# NVIDIA GeForce 6100 nForce 405 (onboard)



## asmfreak (6. Mai 2008)

Hallo,

ich habe ein MSI-Mainboard (K9N6SGM-V) mit nVidia-Chipsatz und bräucht einen Treiber für die onboard-Grafikkarte unter Windows 98 SE.

Unter Windows XP wird sie im Gerätemanager angezeigt als



> NVIDIA GeForce 6100 nForce 405


MSI erklärt auf seiner Website, das Board werde nicht von Windows 98 unterstützt.

Gibt es vieleicht von nVidia so eine Art "Universaltreiber" für Windows 98, der mit dieser onboard-Grafikkarte funktionieren könnte ?

Ich spiele keine Computerspiele mit 3D-Grafik, ich will nur in die Auflösung 1024x768 umschalten können, damit ich mit dem PC normal arbeiten kann.


----------



## Andreas Späth (6. Mai 2008)

Du suchst nur Treiber für die Grafikkarte, also nicht für den Chipsatz? Oder beides?

Versuch mal die Omegatreiber, die sind sehr schmerzbefreit und unterstützen so ziemlich jede Karte.
Die für Windows 98 werden zwar nichtmehr weiterentwickelt. Aber für alte Spiele und deine Zwecke sollten die allemal ausreichen.
http://www.omegadrivers.net/nvidia.php

Das einzige Problem das sein könnte, sie sind zu Alt für deine Karte.

■ ■ ■ ■ ■ ■ ■

▸ **Aufgabe 1**:
Gib den Abschnitt der Forumsdiskussion wortgetreu aus, beginnend mit „MSI erklärt auf“ und weiter bis einschließlich „Späth (6. Mai 2008)“.
▸ **Aufgabe 2**:
Fasse die Forumsdiskussion in zwei Sätzen zusammen.
Die anschließende Auflistung hat mit der Forumsdiskussion nichts zu tun.

▸ **Bereitgestellte Daten**:
■ ■ ■ ■ ■ ■ ■

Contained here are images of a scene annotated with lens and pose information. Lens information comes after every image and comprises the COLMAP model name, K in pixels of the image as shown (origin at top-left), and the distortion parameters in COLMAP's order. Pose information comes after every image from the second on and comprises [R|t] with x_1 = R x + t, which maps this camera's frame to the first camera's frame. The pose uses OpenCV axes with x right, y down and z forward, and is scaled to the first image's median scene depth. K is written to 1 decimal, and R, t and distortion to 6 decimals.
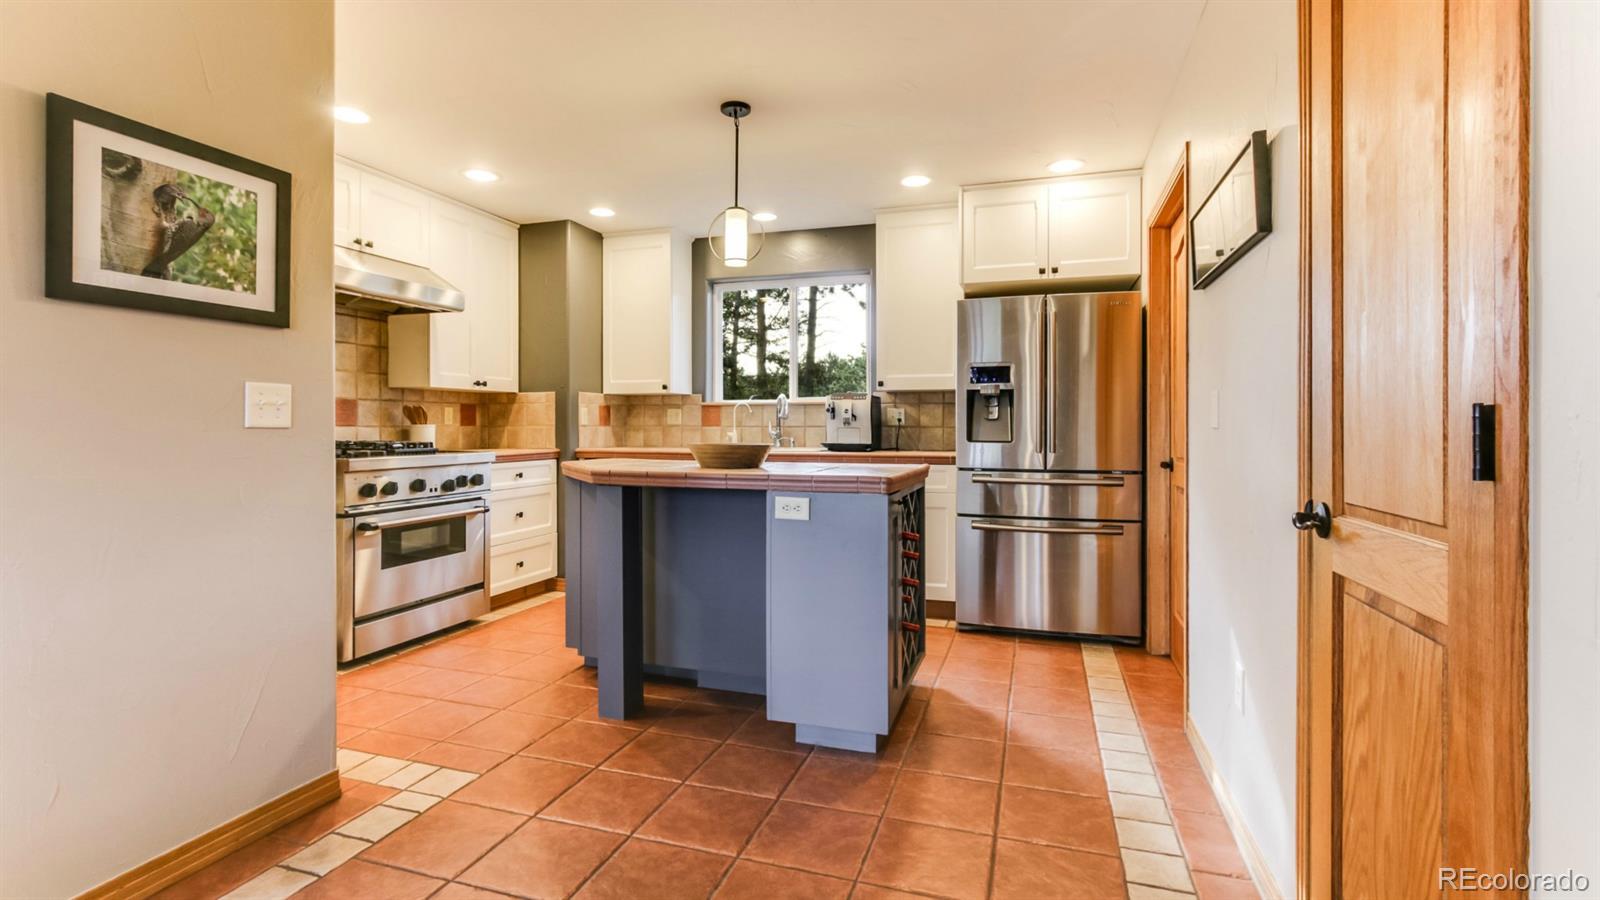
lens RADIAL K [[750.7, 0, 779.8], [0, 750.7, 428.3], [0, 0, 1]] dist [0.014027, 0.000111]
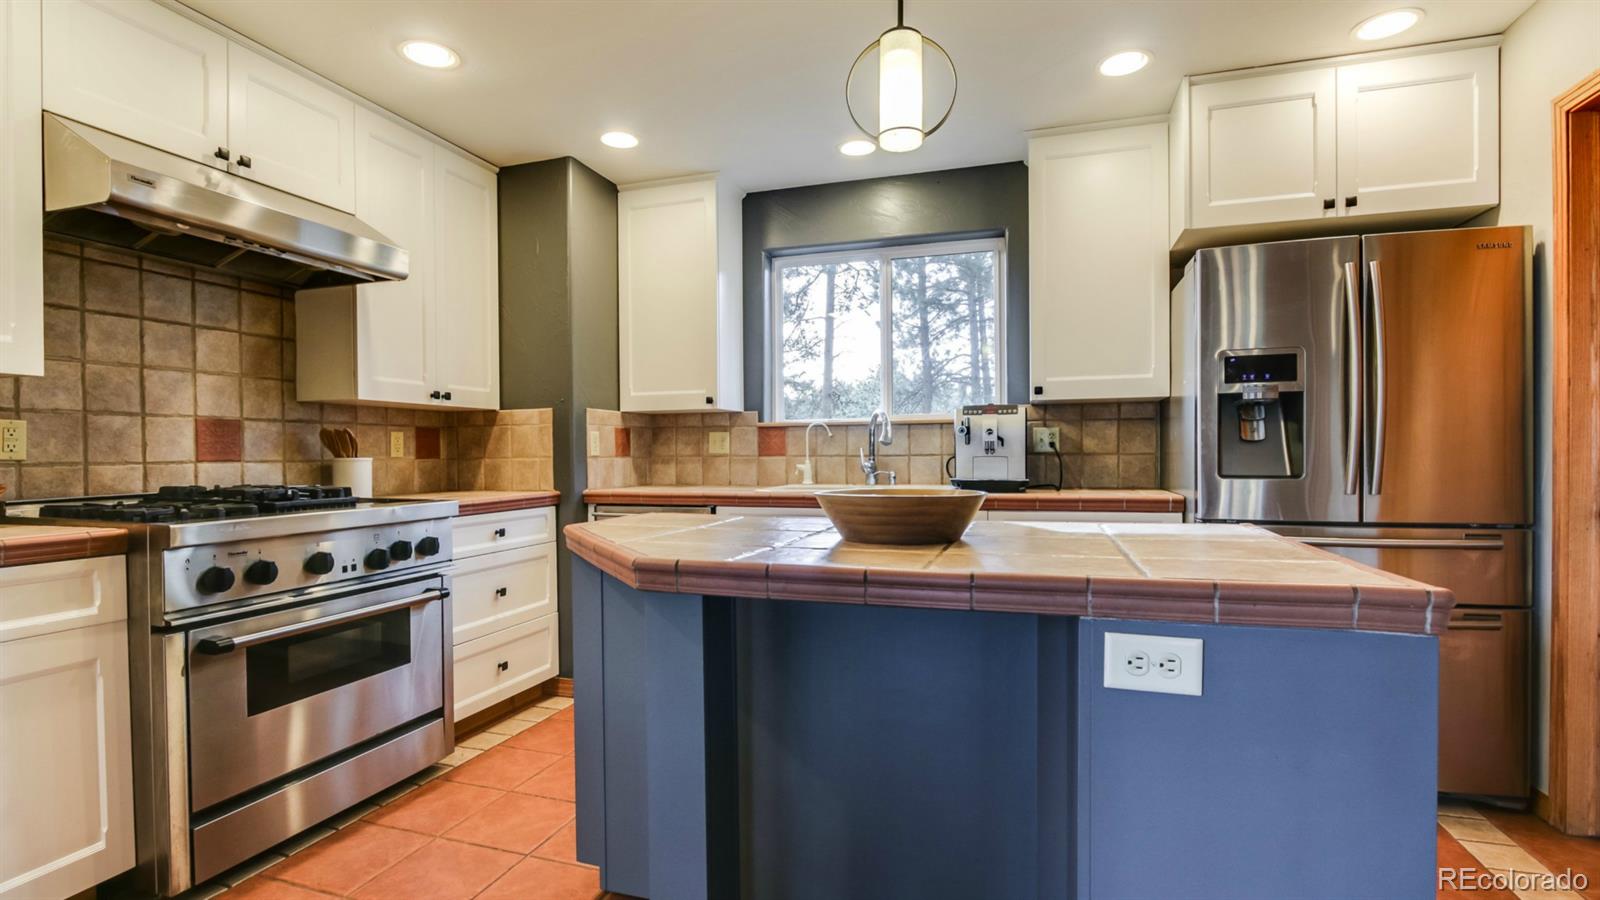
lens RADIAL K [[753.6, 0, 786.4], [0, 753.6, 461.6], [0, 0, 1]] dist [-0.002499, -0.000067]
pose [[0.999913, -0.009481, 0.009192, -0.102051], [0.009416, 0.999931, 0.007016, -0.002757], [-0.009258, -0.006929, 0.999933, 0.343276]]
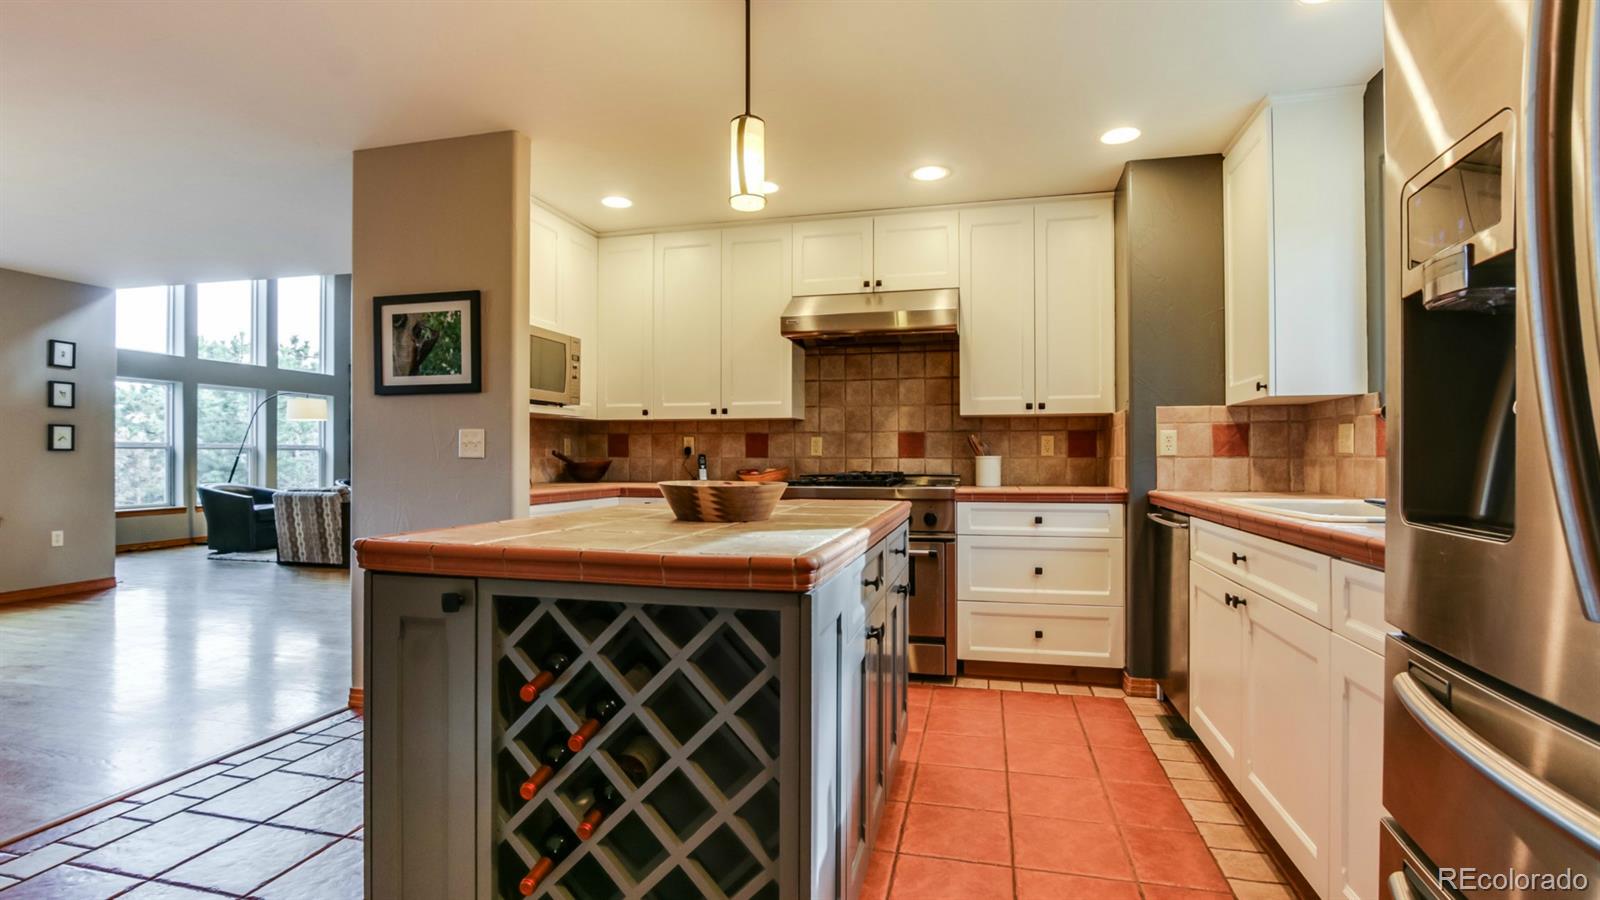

■ ■ ■ ■ ■ ■ ■

▸ **Lösung 1**:
MSI erklärt auf seiner Website, das Board werde nicht von Windows 98 unterstützt.

Gibt es vieleicht von nVidia so eine Art "Universaltreiber" für Windows 98, der mit dieser onboard-Grafikkarte funktionieren könnte ?

Ich spiele keine Computerspiele mit 3D-Grafik, ich will nur in die Auflösung 1024x768 umschalten können, damit ich mit dem PC normal arbeiten kann.


----------



## Andreas Späth (6. Mai 2008)

▸ **Lösung 2**:
Ein Nutzer sucht für die Onboard-Grafik NVIDIA GeForce 6100 nForce 405 seines MSI-Mainboards einen Treiber für Windows 98 SE, da MSI das Board unter diesem System nicht unterstützt und er lediglich die Auflösung 1024x768 einstellen möchte. In der Antwort werden die Omega-Treiber empfohlen, die so ziemlich jede Karte unterstützen, für Windows 98 jedoch nicht mehr weiterentwickelt werden und für diese Karte möglicherweise zu alt sind.